Public conversation about agents is dominated by two distortions. The first is autonomy. Agents are routinely described as autonomous systems that independently decide what to do, plan complex strategies, and execute them without human involvement. In practice, an agent is a model following instructions inside constraints you defined, using tools you provided, operating within an environment you designed. It is autonomous in the same sense that a dishwasher is autonomous: it runs a cycle you configured, using resources you loaded, and stops when the cycle ends. The second distortion is capability. Marketing language treats "agentic" as a synonym for "intelligent" or "superhuman". An agent that can search the web, write code, and send emails sounds powerful. In practice, it is a model that calls three APIs in a loop. The model is still predicting probable text. It still hallucinates. It still follows the path of least resistance shaped by its training. Giving it tools does not give it judgment.

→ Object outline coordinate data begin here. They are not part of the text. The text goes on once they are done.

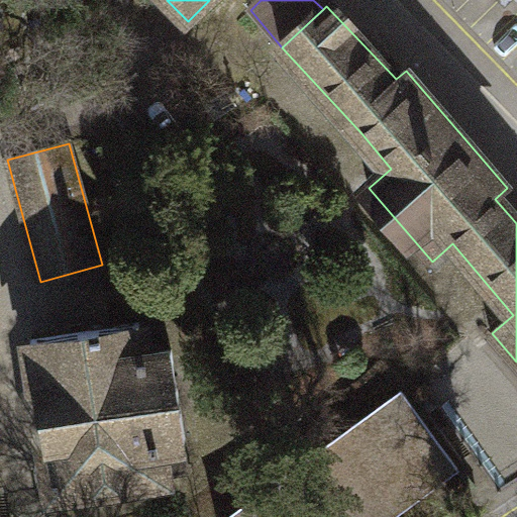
[(55,492),(164,475),(159,442),(186,438),(173,349),(145,353),(140,322),(31,339),(55,492)]
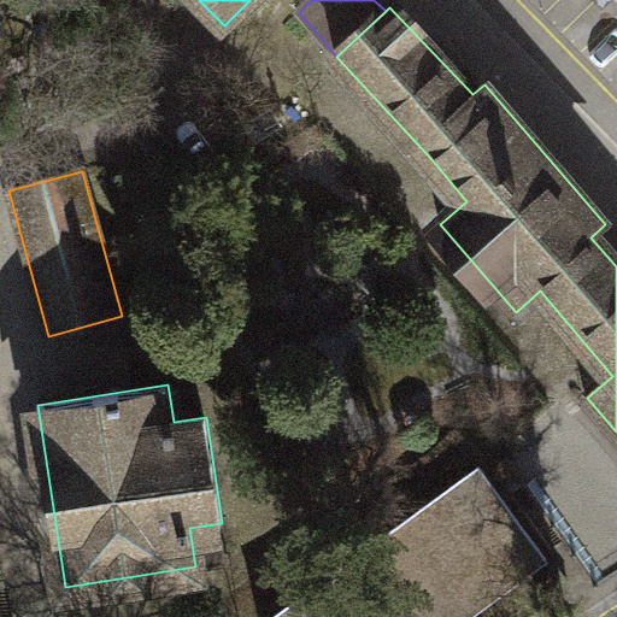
[(480,465),(270,616),(468,616),(548,559),(480,465)]
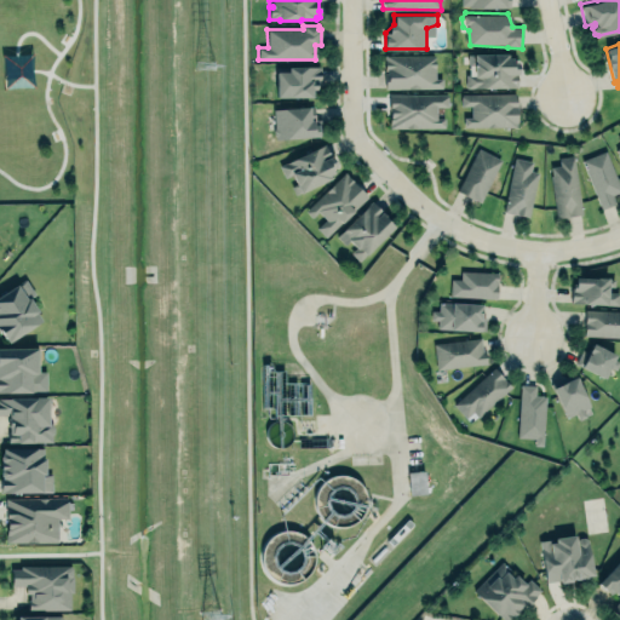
[(468,89),(517,87),(516,62),(509,62),(509,53),(466,53),(468,89)]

Where agents actually help

Agents are genuinely useful for tasks that require multiple steps where the specific sequence cannot be determined in advance. A repeatable workflow (module 10) has fixed steps: do A, then B, then C. An agentic workflow adapts: do A, examine the result, decide whether B or C is the right next step, execute it, examine again. A research agent that searches for information, reads the results, identifies gaps, searches again with refined queries, and compiles findings is doing something that would be tedious to script as a fixed pipeline because the search path depends on what it finds. The value is in the adaptive loop, not in any single step.

Agents fail predictably

Agent failures follow patterns. Vague goals produce wandering behaviour: the agent takes actions that are plausible but unproductive because it has no clear criterion for when the task is done. Broad tool access produces risky behaviour: an agent with write access to a production database and a vague instruction to "clean up the data" can cause damage that a human would never permit. Long loops produce drift: after many iterations, the agent's context window fills with previous steps, early instructions lose influence, and the agent's behaviour degrades. These failures are not mysterious; they are the predictable consequence of giving an underspecified task to a system that has no judgment, only prediction. The remedy is specific goals, constrained tools, and human checkpoints.

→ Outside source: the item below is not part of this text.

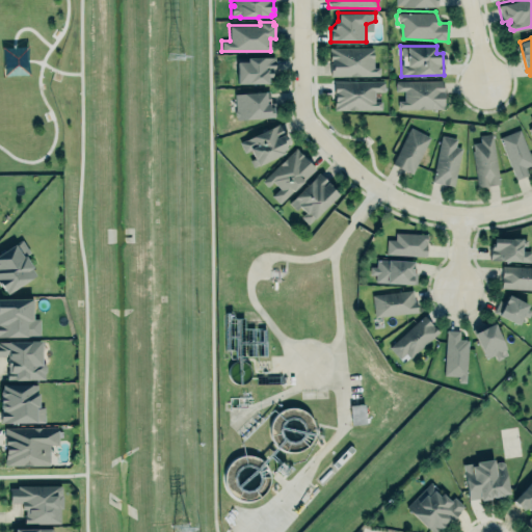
[(329,76),(379,75),(379,67),(373,67),(372,47),(329,48),(329,76)]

Designing agents that work

An effective agent has a narrow, well-defined task. It has access to exactly the tools it needs and no more. Its instructions specify not just what to do but when to stop, when to ask for help, and what to do when it encounters ambiguity. It operates within an environment where its actions are logged and reversible. A human reviews its output before anything consequential happens. Designed this way, an agent is a powerful component in a larger system. Designed poorly, with broad access, vague goals, and no oversight, it is a liability. The difference is entirely in the design, and the designer is you.

Examples

Research agent vs. single search

You need to understand the current state of a niche regulation. A single search returns ten results, most of which are outdated or tangential. An agent searches, reads the top results, identifies that the regulation was amended in 2025, searches specifically for the amendment, finds the official text, reads it, and produces a summary with citations to the current version. The value is not in any single search; it is in the adaptive refinement of the query based on what each step reveals.

The wandering agent

You ask an agent to "improve this document". The agent rewrites the introduction, then reformats the headings, then adds a table of contents, then starts researching additional sources, then begins rewriting sections based on those sources. Two hours later, the document is longer, differently structured, and no longer matches your intent. The instruction was too vague. A specific instruction ("reduce the executive summary to 200 words, fix the three grammatical errors I flagged, and update the statistics in section 4 to the 2025 figures") would have produced a useful result in minutes.